> _Passage cité_:
************
Mais pour atteindre ce résultat, il consacre une dizaine d'heures par jour à la surveillance de ses placements. Il voudrait ralentir ce rythme. «J'aimerais faire un petit voyage de temps en temps, faire de l'ébénisterie, dit-il. Je n'ai le temps de rien faire.»

Il a conscience qu'un gestionnaire n'obtiendrait pas les rendements qu'il réussit à atteindre, «mais ça ne me dérangerait pas d'avoir une diminution de salaire», ajoute-t-il.

Ralentir

Jusqu'où ralentir? Lors de ses discussions avec notre planificateur Mathieu Gallant, Claude a fixé un revenu minimal de 25 000 dollars par année.

Sa conjointe Lise, âgée de 51 ans, touche de son côté un revenu d'environ 70 000$. Elle prévoit prendre sa retraite à 65 ans. Elle touchera une rente de retraite égale à 52% de son salaire, soit quelque 36 400$. Claude et Lise aimeraient maintenir alors un revenu net de 50 000$.
************
> _Matériel fourni_:
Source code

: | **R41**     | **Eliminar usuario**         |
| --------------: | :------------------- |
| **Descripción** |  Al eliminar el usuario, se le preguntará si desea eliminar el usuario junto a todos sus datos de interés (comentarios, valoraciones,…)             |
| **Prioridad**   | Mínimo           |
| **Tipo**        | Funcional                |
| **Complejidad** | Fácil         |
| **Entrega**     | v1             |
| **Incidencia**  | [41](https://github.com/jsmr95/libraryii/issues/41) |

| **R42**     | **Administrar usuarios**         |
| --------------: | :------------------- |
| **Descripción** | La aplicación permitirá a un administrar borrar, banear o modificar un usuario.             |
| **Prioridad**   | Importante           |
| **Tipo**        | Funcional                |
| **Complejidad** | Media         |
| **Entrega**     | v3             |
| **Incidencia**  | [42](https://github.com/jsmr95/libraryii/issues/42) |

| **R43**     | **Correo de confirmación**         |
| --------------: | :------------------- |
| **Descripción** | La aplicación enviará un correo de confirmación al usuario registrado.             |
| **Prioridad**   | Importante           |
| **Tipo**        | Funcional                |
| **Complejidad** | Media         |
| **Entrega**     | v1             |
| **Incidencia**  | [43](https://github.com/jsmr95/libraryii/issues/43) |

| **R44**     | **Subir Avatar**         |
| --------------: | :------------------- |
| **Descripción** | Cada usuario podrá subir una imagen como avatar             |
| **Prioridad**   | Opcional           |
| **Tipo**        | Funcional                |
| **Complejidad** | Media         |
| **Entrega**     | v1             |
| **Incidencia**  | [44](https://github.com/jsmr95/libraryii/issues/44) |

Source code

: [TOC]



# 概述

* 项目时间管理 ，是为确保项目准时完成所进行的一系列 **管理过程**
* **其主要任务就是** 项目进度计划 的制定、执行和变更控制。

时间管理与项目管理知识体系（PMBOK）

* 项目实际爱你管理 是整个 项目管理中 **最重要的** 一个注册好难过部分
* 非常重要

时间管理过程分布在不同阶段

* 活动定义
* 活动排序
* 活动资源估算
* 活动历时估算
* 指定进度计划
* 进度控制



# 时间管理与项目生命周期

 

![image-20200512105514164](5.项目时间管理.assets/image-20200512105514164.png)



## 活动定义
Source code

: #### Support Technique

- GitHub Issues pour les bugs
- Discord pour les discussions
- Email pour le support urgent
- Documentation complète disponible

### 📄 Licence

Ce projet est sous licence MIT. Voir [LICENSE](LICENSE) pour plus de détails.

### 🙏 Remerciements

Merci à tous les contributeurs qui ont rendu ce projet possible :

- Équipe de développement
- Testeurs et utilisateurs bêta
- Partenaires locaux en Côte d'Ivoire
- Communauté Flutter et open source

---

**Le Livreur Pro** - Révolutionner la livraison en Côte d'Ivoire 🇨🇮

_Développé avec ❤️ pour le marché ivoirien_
************
> _Vos consignes_:
Extrayez du passage cité, sans y changer un mot, le segment commençant par « Il a conscience » et se terminant par « dollars par année. ». Les enregistrements n'interviennent nullement ici.

> _Réponse à l'exercice_:
Il a conscience qu'un gestionnaire n'obtiendrait pas les rendements qu'il réussit à atteindre, «mais ça ne me dérangerait pas d'avoir une diminution de salaire», ajoute-t-il.

Ralentir

Jusqu'où ralentir? Lors de ses discussions avec notre planificateur Mathieu Gallant, Claude a fixé un revenu minimal de 25 000 dollars par année.